■ FONTE:
---*---

Basta fazer uma breve pesquisa na internet para perceber que a opinião é unânime. No Zomato encontram-se comentários semelhantes. “Restaurante de fado essencialmente para turistas. Comida boa, mas sem ligação ao preço praticado. Apenas se percebe os preços praticados pelo sítio onde se localiza e pelo fado”, repara Rúben Espanhol. “Comida de boa qualidade e bem apresentada, mas em pouca quantidade. O custo médio indicado não corresponde à realidade. Uma refeição normal nunca ficará a menos de 120 euros para duas pessoas”, acrescenta Hugo Gaudêncio. Todos concordam, porém, com a qualidade das actuações de fado. “Recomendo uma visita para assistir a um bom espectáculo de fado numa atmosfera muito boa. Serviço de mesa aceitável”, comenta Hugo Gaudêncio.

 O fado começou por ser cantado em tabernas e cafés e, espontaneamente, nas ruas, em momentos de convívio e lazer. Falava de saudade e nostalgia, de amores e desamores, mas, sobretudo, do dia-a-dia dos lisboetas do século XIX. As casas de fado surgem mais tarde, a partir da segunda década do século XX, quando já se encontravam admiradores do género em a todas as camadas sociais. Há não muitos anos atrás, segundo a irmã de Amália Rodrigues, “as casas de fado estavam completamente cheias, haviam tertúlias e os estudantes juntavam-se para declamar poesia”. Mas tudo isso mudou. “Hoje em dia, não há a mesma disponibilidade que existia, porque os artistas estão nos teatros e os estudantes estão nas universidades. Antigamente, também era mais acessível”, explica Celeste Rodrigues.

 Hoje, muitos jovens cantores querem aprender o género musical que emociona pessoas de todas as partes do mundo. Mas Elsa Laboreiro relembra que é preciso muito mais do que “uma grande voz” para o interpretar. “Conheço muitos dos novos artistas e alguns são realmente muito bons, mas há um ponto em que eu bato o pé. Não concordo com tudo aquilo que se faz, que desvirtua o que é basilar no fado. Nem todos têm conhecimento suficiente de fado ou de fadistas e das vozes do antigamente, e alguns pensam que basta abrir a boca que já são fadistas”, observa.

---*---

■ DADOS FORNECIDOS:

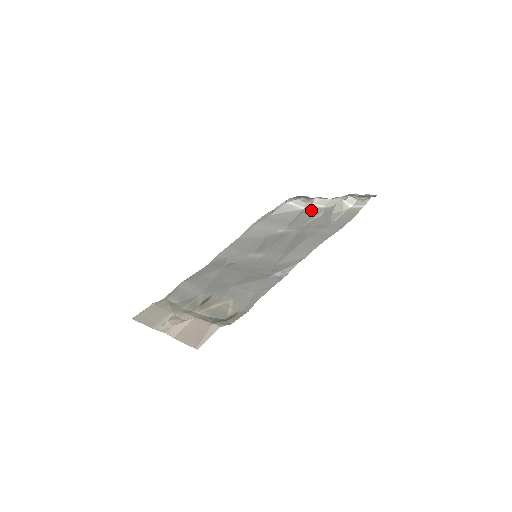
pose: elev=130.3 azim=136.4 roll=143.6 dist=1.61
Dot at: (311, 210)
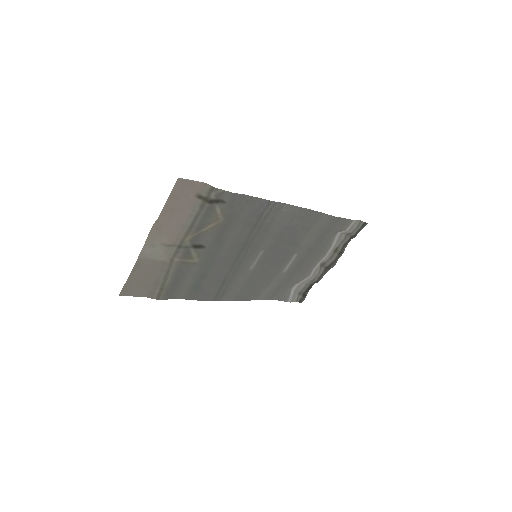
Dot at: (315, 262)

---*---

■ TAREFAS:
A: Reproduza o trecho do texto sobre o fado que vai de "O fado começou" até "explica Celeste Rodrigues.", incluindo ambos.
B: Prossiga o texto sobre o fado a partir da última frase apresentada.

■ RESPOSTAS:
A:
O fado começou por ser cantado em tabernas e cafés e, espontaneamente, nas ruas, em momentos de convívio e lazer. Falava de saudade e nostalgia, de amores e desamores, mas, sobretudo, do dia-a-dia dos lisboetas do século XIX. As casas de fado surgem mais tarde, a partir da segunda década do século XX, quando já se encontravam admiradores do género em a todas as camadas sociais. Há não muitos anos atrás, segundo a irmã de Amália Rodrigues, “as casas de fado estavam completamente cheias, haviam tertúlias e os estudantes juntavam-se para declamar poesia”. Mas tudo isso mudou. “Hoje em dia, não há a mesma disponibilidade que existia, porque os artistas estão nos teatros e os estudantes estão nas universidades. Antigamente, também era mais acessível”, explica Celeste Rodrigues.

B:
 “O que a preocupa quanto pensa no futuro do fado?”, questiona O Corvo. “Preocupam-me muitas coisas, mas outras também me deixam muita esperança, por isso, eu vou pôr a minha esperança naqueles artistas em que acredito e que são muitos bons intérpretes. Espero que consigam fazer prevalecer aquilo que importa e acho que conseguem”, acredita.

 Elsa Laboreiro alerta, ainda, para o facto de existirem cada vez menos casas de fado e “muita concorrência desleal”. “Houve um aproveitamento não só da classificação do Fado a Património da Humanidade como do aumento dos turistas. Há muitos estabelecimentos a que chamam casas de fado mas não são mais do que restaurantes onde se canta fado. Corre-se o risco de desqualificar o fado com os espaços que têm surgido. É um desrespeito pelo fado o que se faz em alguns sítios”, denuncia a directora artística do Café Luso.

 João Pedro Ferreira Borges concorda que existe “uma concorrência desleal, face a quem cumpre integralmente as suas obrigações legais”. “Existem muitos fenómenos de aproveitamento, esvaziados daquilo que confere autenticidade a um ambiente de fado, que também é composto de rituais. E a maior parte desses lugares nada têm a ver com os preceitos de uma casa de fados”, explica.


 “O fado poderá estar a ser banalizado?”, questiona O Corvo. “Enquanto durar esse fenómeno de aproveitamento, sim”, considera, mas com uma ressalva. “Estará a salvo, enquanto os seus principais agentes, designadamente as casas de fado históricas, defenderem o seu conceito original que o contextualiza, o profissionaliza, o preserva, o faz evoluir”, conclui.